The pharmacodynamic model of Ct viral load over time is based upon the prospective longitudinal SARS-CoV-2 RT-qPCR testing performed for players, staff, and vendors during the resumption of the 2019-20 National Basketball Association (NBA) season and has been described previously in detail [7]. The code and data are openly accessible on github at https://github.com/gradlab/CtTrajectories. The original description of the model had three main individual parameters (using the stan notation): *dp, wp, wr. dp[i]* is the peak viral load for individual *i*; *wp[i]* is the time until peak viral load; *wr[i]* is the time to recovery (time from peak viral load to time at which viral density is unmeasurable, i.e. Ct ≥ 40). We re-parameterised the stan model (for sampling from the posterior distribution) so that *wr* is replaced by the slope coefficient (equal to -dp/wr). This removes any dependency in the posterior predictive distribution between the clearance rate and the peak viral load. To simulate viral trajectories under the posterior predictive, we draw at random from the top level of the hierarchical model (population distribution of the peak viral load and rate of clearance) and then simulated Ct values from time 0 (time of peak viral load) until a specified maximum time after the peak.

### Adaptive randomisation

To simulate trials with adaptive randomisation we again used the same model of viral clearance dynamics to simulate trial data, and then used a hierarchical linear model to estimate drug effects.
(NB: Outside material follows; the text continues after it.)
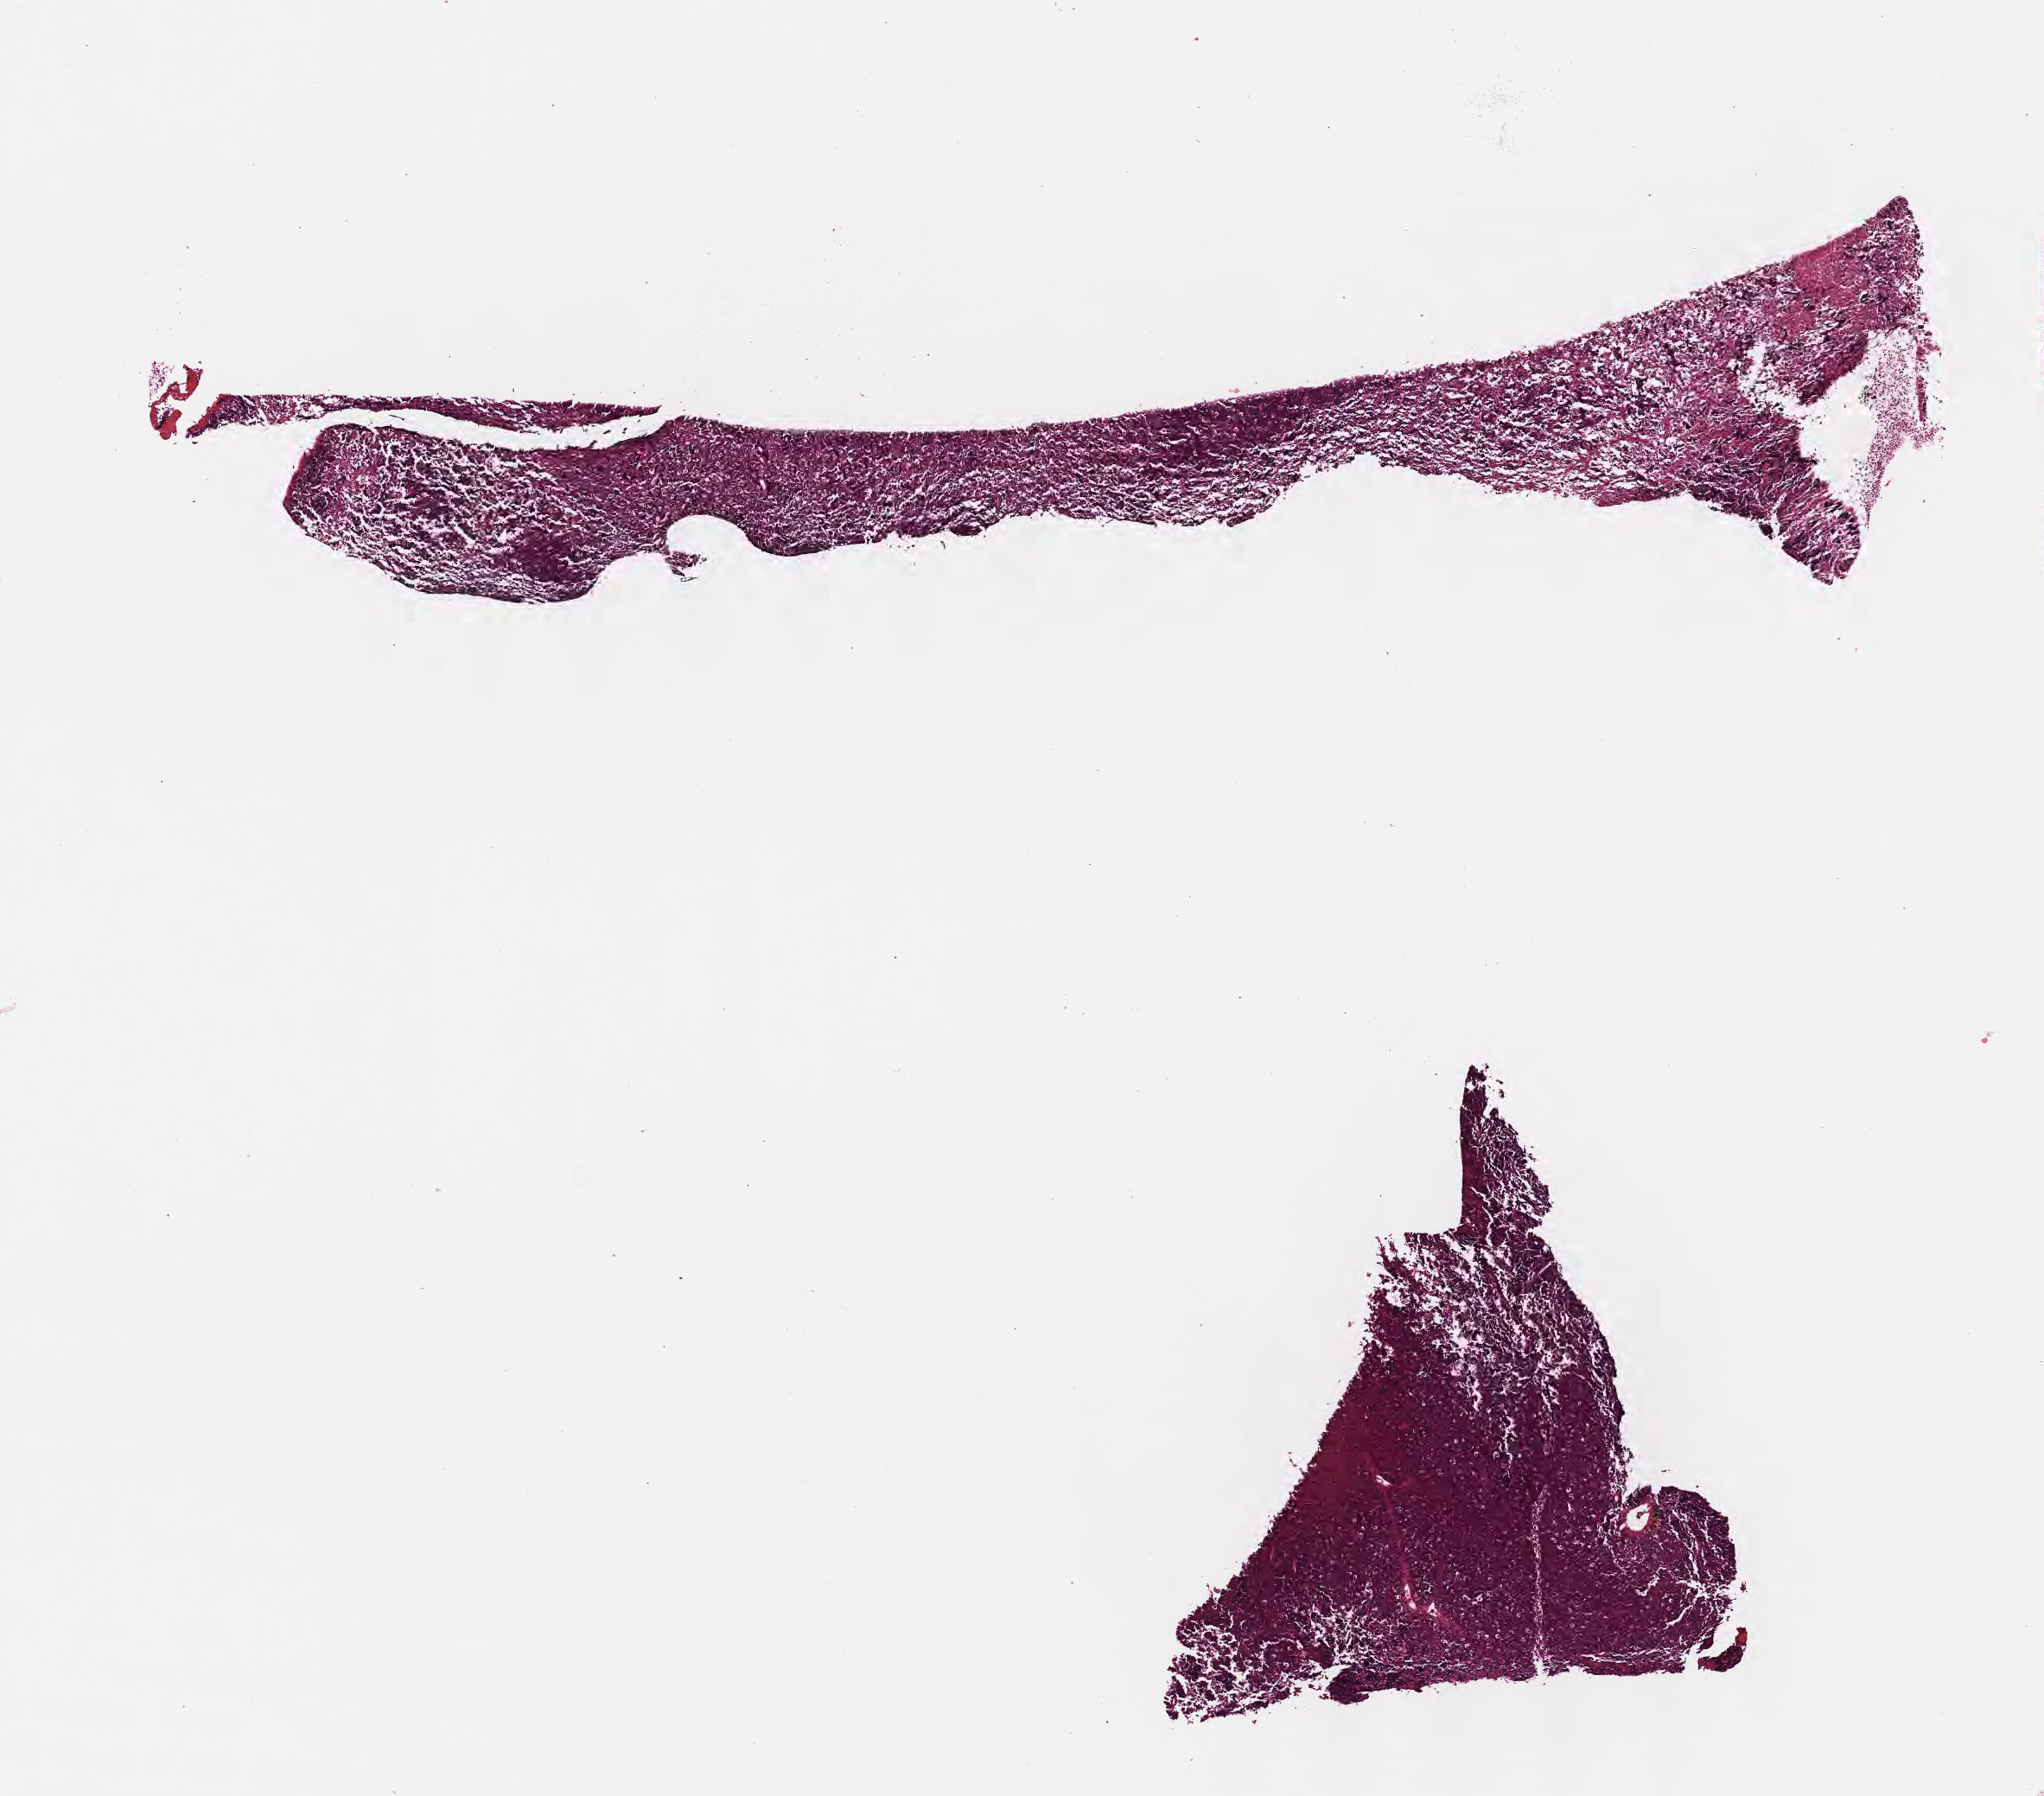
Digitized haematoxylin and eosin-stained section, whole scanned area (about 9.6 x 8.4 mm) shown as a low-resolution overview; formalin-fixed, paraffin-embedded (FFPE) tissue; primary tumor. Patient: male, age at initial diagnosis 2 years. Pathologist review of this section (percent, as recorded): tumor cells 90%, tumor nuclei 95%, stromal cells 5%, necrosis 5%, normal cells 0%. Inflammatory infiltration, as recorded: lymphocyte infiltration 80%, monocyte infiltration 10%, neutrophil infiltration 0%.
Diagnosis: Burkitt lymphoma, NOS. Ann Arbor stage (patient): Stage III. Section: top of the tissue portion.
This used *stan lmer* from the R package *rstanarm* whereby individual random effects were specified for both peak viral loads and viral clearance slopes. This was fitted directly to the simulated Ct values (R formula specification: *y* ∼ 1 + *t* * *Trt* + *t* − *Trt* + (1 + *t*|*id*), where *y* is the Ct value, *t* is the timepoint, *Trt* is the treatment arm, and *id* is the patient identifier). After a burn-in of 50 patients, randomisation probabilities for the intervention arms were set to be proportional to the posterior probability that the treatment effect was greater than a 1% increase in viral clearance. The posterior distribution over the model parameters was estimated from 1000 draws from 1 chain (to minimise running time).

For scenario 1 we simulated 1000 independent trials (approximately 2 days computation on 8 cores) and for scenario 2 we simulated 100 independent trials (also around 2 days on 8 cores). Trials under scenario 2 (no active drugs) are more computationally expensive because the large majority do not meet any early stopping rules (median trial size is 410, the maximum trial size) whereas under scenario 1 (one active treatment), the majority of trials stop early (median trial size is 140). The posterior fitting is proportional to the number of individuals and so takes longer at each interim analysis.

## Code

All the code is available at https://github.com/jwatowatson/phase2sims

## Data Availability

All data and code are available on the github repositories linked to this manuscript.